Terragen is at its heart a procedural generation system - which is most useful for creating terrain, shading/textures, and clouds - and a renderer purpose-built for rendering large environments (up to planet-sized). But it doesn't create plants and other objects beyond very simple shapes, i.e. it's not a modeler, so anything beyond terrain, sky, and water you pretty much need to bring into it. So it is something of an "end point", an application into which you import all your assets from other programs and sources, setup a scene with terrain, sky, etc., and then render within Terragen.

Unreal, Unity, and most game engines are also *end points*. People working with Unreal want to get Terragen content *into* Unreal. This is either because they're trying to create a real time game (which Terragen doesn't do), or they want to otherwise explore their terrains in real time. The sacrifice is less realistic atmosphere, rendering, lighting, etc., and less powerful displacement capability. If you like what Terragen can do as far as atmosphere, terrain, and rendering, then no need to worry about Unreal or Unity.

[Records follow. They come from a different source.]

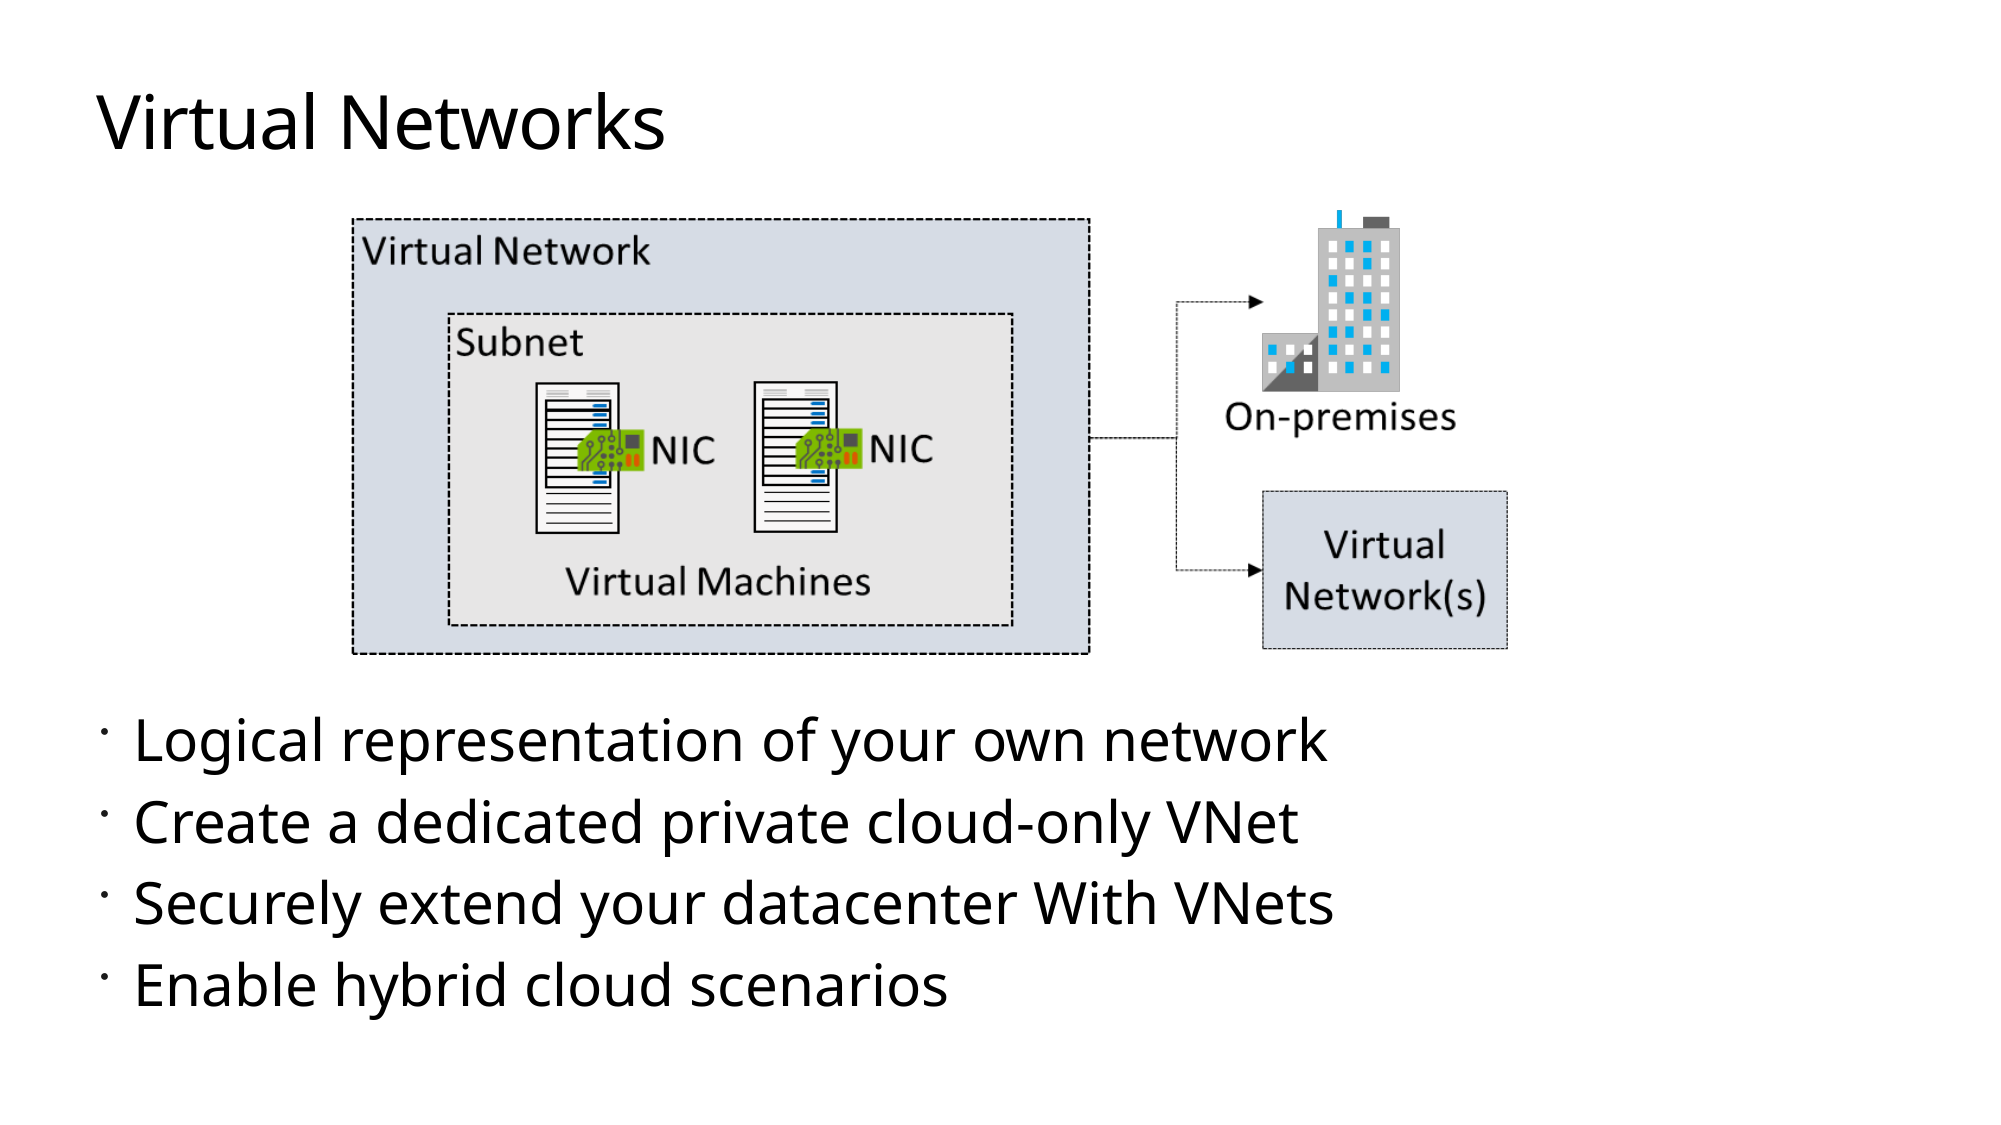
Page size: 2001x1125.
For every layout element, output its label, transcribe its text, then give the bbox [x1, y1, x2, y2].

picture [334, 209, 1515, 655]
list Logical representation of your own network Create a dedicated private cloud-only VNet Securely extend your datacenter With VNets Enable hybrid cloud scenarios [95, 703, 1904, 1029]
title Virtual Networks [96, 75, 1904, 166]
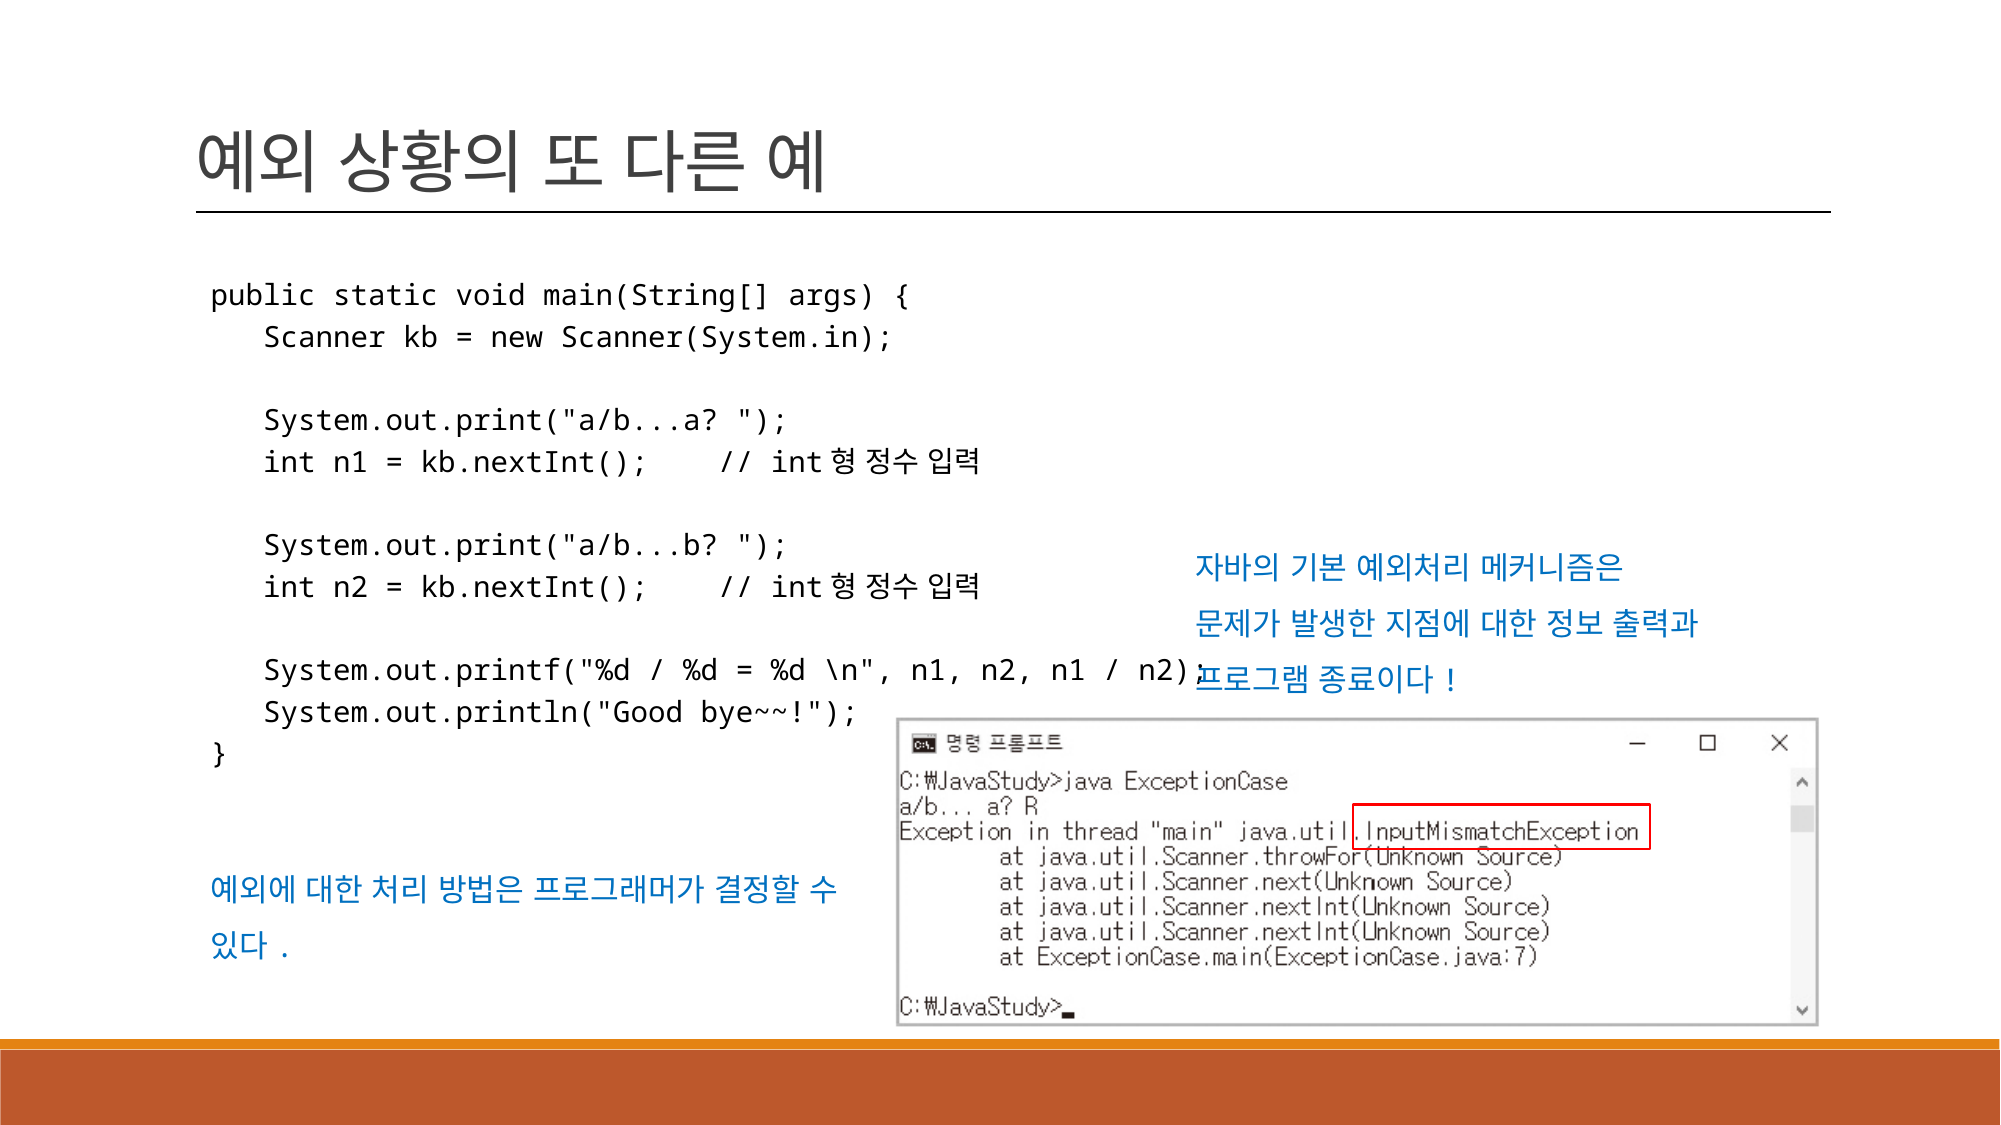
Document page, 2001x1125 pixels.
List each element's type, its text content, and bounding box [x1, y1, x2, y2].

In general you basically want to pick your rendering application, which is normally going to be your "end point", the program you import all your other stuff into for creating your final images. Other examples of such tools include 3DS Max and Maya, Clarisse, Vue, Blender, etc., along with the game engines I mentioned above. So pick your "end point" first, if you ask me.

Then there are all the many other applications that can create content which you can use with any "end point" software. Terrain generators (e.g. World Machine), texture generators (e.g. Substance Designer), plant generators (e.g. Speedtree), object modelers and sculpting tools (e.g. ZBrush), etc. Your need for any of these depends directly on what you want to do with your scene. In many cases it's obvious: if you need a tree model, you need to either find an existing one you can download/buy, or you need software like Speedtree that can help you model it. In other cases it's less clear, like when do you want to use a 3rd party terrain generator vs. Terragen's built in functions.

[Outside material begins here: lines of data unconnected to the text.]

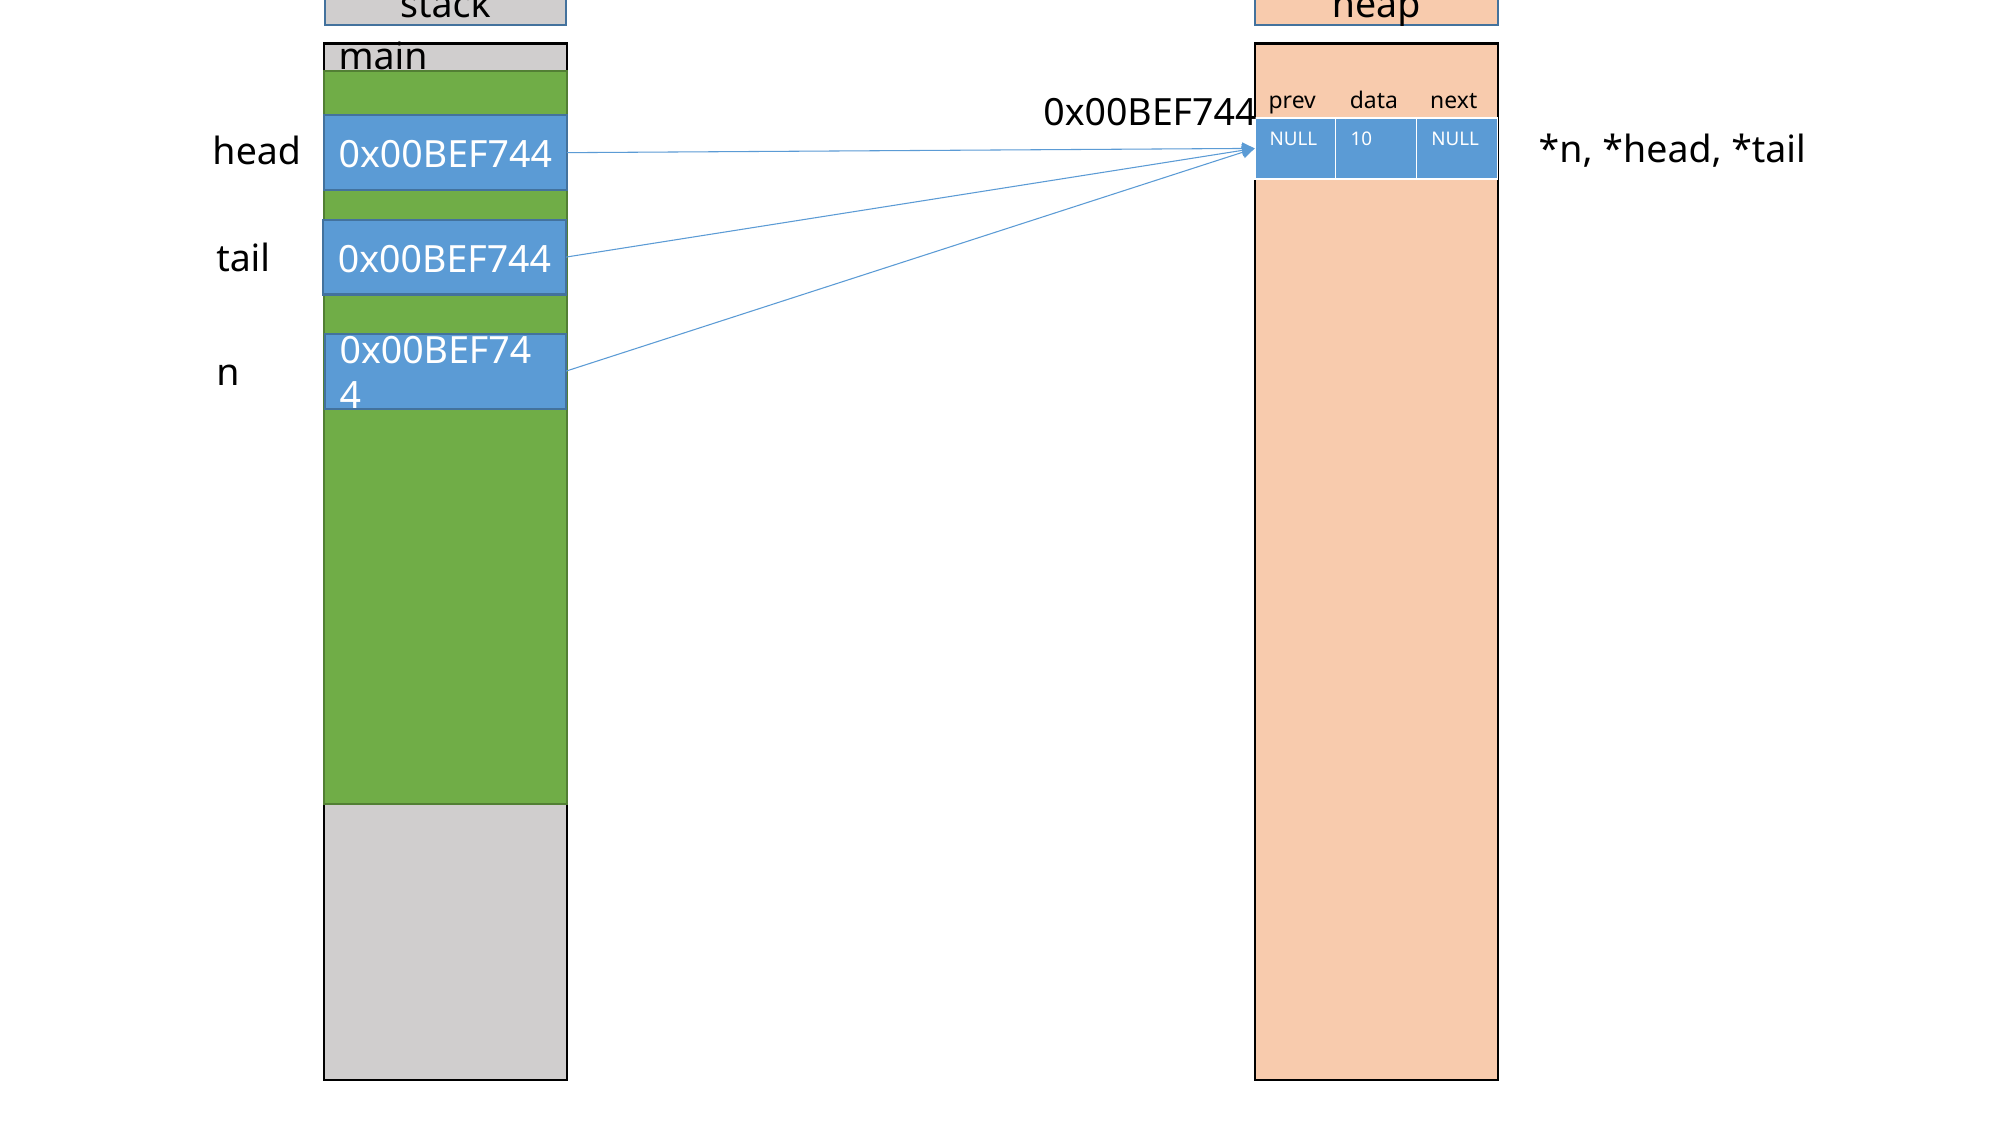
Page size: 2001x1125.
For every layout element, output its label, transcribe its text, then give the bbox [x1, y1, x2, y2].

text_box 0x00BEF744 [1028, 80, 1272, 141]
text_box [323, 372, 568, 805]
text_box [471, 42, 568, 70]
table_header 10 [1336, 121, 1416, 178]
text_box *n, *head, *tail [1523, 117, 1922, 178]
text_box data [1335, 77, 1417, 121]
table_header NULL [1256, 121, 1335, 178]
text_box [323, 296, 566, 340]
text_box stack [324, 0, 567, 26]
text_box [566, 148, 1255, 372]
text_box heap [1254, 0, 1499, 26]
text_box [323, 191, 566, 219]
text_box 0x00BEF744 [324, 333, 567, 410]
table_header NULL [1417, 121, 1497, 178]
text_box 0x00BEF744 [323, 114, 568, 191]
text_box head [197, 119, 346, 180]
text_box next [1415, 78, 1497, 121]
text_box [1254, 42, 1499, 1081]
text_box n [201, 340, 350, 401]
text_box tail [201, 226, 350, 287]
text_box prev [1253, 77, 1335, 121]
text_box [323, 70, 568, 114]
text_box 0x00BEF744 [322, 219, 566, 296]
text_box main [323, 25, 471, 85]
text_box [323, 805, 568, 1081]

My suggestion in general would be to try to accomplish what you want to do in Terragen first. Do as you were, look for tutorials, etc., but if you find that A: there isn't much info/discussion, or B: the discussion that exists makes it sound more difficult to do in Terragen, then you'd investigate other tools that might work well in that area. And at any point along that path you should feel free to post here asking for advice and input, from initial search for info, i.e. "can Terragen do this, and how?", to asking for recommendations on tools.

So for example Terragen includes good built-in terrain generation systems, but its capabilities for explicitly modeling and sculpting very specific terrain features such as roads are more limited. If you want to create very specific terrain features in specific places, you might be better off with a terrain modeling tool like World Machine, World Creator, or Gaea.

In general I would say that external objects, either pre-made, or using modeling software, are probably the single most common type of asset/software used with Terragen. Terrain generators are probably the second most commonly used. Beyond that most of these other tools (e.g. Zbrush, Substance Designer) are not needed. They *can* be used for specific reasons, but most often they are used because a given artist is already familiar with that tool and knows how to use it to achieve a goal more quickly and easily than they know how to do so in Terragen.

I hope that helps! Feel free to ask for more clarification as-needed.

- Oshyan


Asterlil

Oshyan, that is a helpful and comprehensive reply, good enough to go in a FAQ sheet.  :)

WASasquatch, thank you for digging up those links -- info and product advisory much appreciated.

Dune

Mind you, the road system I found out can only be used for a single road, no crossroads, and whatever.